What effective anti-viral agents are there for HPV?

A

None

82
Q

Name 4 ways HPV-infected epithelial tissue can be killed?

A
  1. Caustic chemicals
  2. Cryogenic treatment (liquid nitrogen)
  3. Laser treatment
  4. Surgical removal
83
Q

Approximately ___% of skin warts spontaneously disappear within 6-18 months w/o treatment due the body’s immune sys response.

A

50%

84
Q

List the 4 HPV types that have a preference for infecting epithelial cells of the genital area:

A
  1. 6
  2. 11
  3. 16
  4. 18
85
Q

What HPV types are considered “low-risk” i.e. cause genital warts only

A

6, 11

86
Q

What HPV types are considered “high-risk” i.e. can cause cancer, in addition to genital warts

A

16, 18

87
Q

Why are high-risk HPV infections more likely to lead to cancer? (2)

A
  1. They cause far more rapid epidermal basal cell replication
  2. They interfere more w/ the host cell’s proteins that regulate cell growth and repair mutated DNA
88
Q

T or F: Presence of high-risk HPV is sufficient to cause cancer.

A

F

Other factors must be present

89
Q

How can HPV and cervical cancer be diagnosed?

A
  1. Pap test (looks for cervical cancer, not HPV specifically)
  2. “HPV PCR” test (looks for HPV specifically)

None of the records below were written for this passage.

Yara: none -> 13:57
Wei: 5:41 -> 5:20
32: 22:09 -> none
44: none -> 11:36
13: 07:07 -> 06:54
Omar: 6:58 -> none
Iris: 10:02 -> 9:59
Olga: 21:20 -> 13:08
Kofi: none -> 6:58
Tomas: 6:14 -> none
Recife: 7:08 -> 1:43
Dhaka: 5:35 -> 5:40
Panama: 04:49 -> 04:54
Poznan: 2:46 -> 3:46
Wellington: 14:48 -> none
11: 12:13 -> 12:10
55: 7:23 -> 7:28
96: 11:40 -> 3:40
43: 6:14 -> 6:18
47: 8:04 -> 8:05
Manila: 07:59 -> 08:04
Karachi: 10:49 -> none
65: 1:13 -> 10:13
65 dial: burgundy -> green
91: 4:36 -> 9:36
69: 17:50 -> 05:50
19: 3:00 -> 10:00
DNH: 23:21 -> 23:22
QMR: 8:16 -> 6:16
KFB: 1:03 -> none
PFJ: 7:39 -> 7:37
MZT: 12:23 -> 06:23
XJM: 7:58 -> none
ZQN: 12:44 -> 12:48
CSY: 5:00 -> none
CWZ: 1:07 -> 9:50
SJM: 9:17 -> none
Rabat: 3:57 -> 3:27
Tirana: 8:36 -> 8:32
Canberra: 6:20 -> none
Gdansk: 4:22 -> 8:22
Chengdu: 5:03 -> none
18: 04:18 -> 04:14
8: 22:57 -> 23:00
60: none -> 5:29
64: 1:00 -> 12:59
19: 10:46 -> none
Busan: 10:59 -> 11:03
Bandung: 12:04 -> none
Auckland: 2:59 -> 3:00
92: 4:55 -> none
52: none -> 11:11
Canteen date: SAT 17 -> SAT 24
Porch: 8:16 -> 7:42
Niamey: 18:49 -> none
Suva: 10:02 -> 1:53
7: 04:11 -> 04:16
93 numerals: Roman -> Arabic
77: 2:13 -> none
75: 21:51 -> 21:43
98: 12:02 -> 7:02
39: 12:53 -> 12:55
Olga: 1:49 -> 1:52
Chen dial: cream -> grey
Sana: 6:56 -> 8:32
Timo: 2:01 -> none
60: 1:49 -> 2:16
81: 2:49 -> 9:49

–>Ideally, both are done together

90
Q

About ___% of sexually-active men and women will acquire a genital HPV infection before the age of 50.

A

85%

91
Q

What three factors determine whether s.o. w/ genital warts caused by HPV will go on to develop cancer?

A
  1. HPV type (high- vs low-risk)
  2. DURATION of infection
  3. Presence of other poorly-defined FACTORS
92
Q

The vaccine against HPV is made by using what part of the HPV virus?

A

The CAPSID proteins = “Virus-like particles”

93
Q

Gardasil contains virus-like particles from which HPV types?

A

6, 11, 16, and 18

94
Q

Gardasil is approved for use in males and females b/w the ages of…

A

9-26 years

95
Q

Gardasil should be given BEFORE what?

A

The onset of sexual activity

96
Q

If the vaccine is almost 100% effective in preventing infection by high-risk HPV types, why is your protection vs. cervical cancer only 90%?

A

Because 10% of cervical cancers are caused by OTHER non-HPV stuff.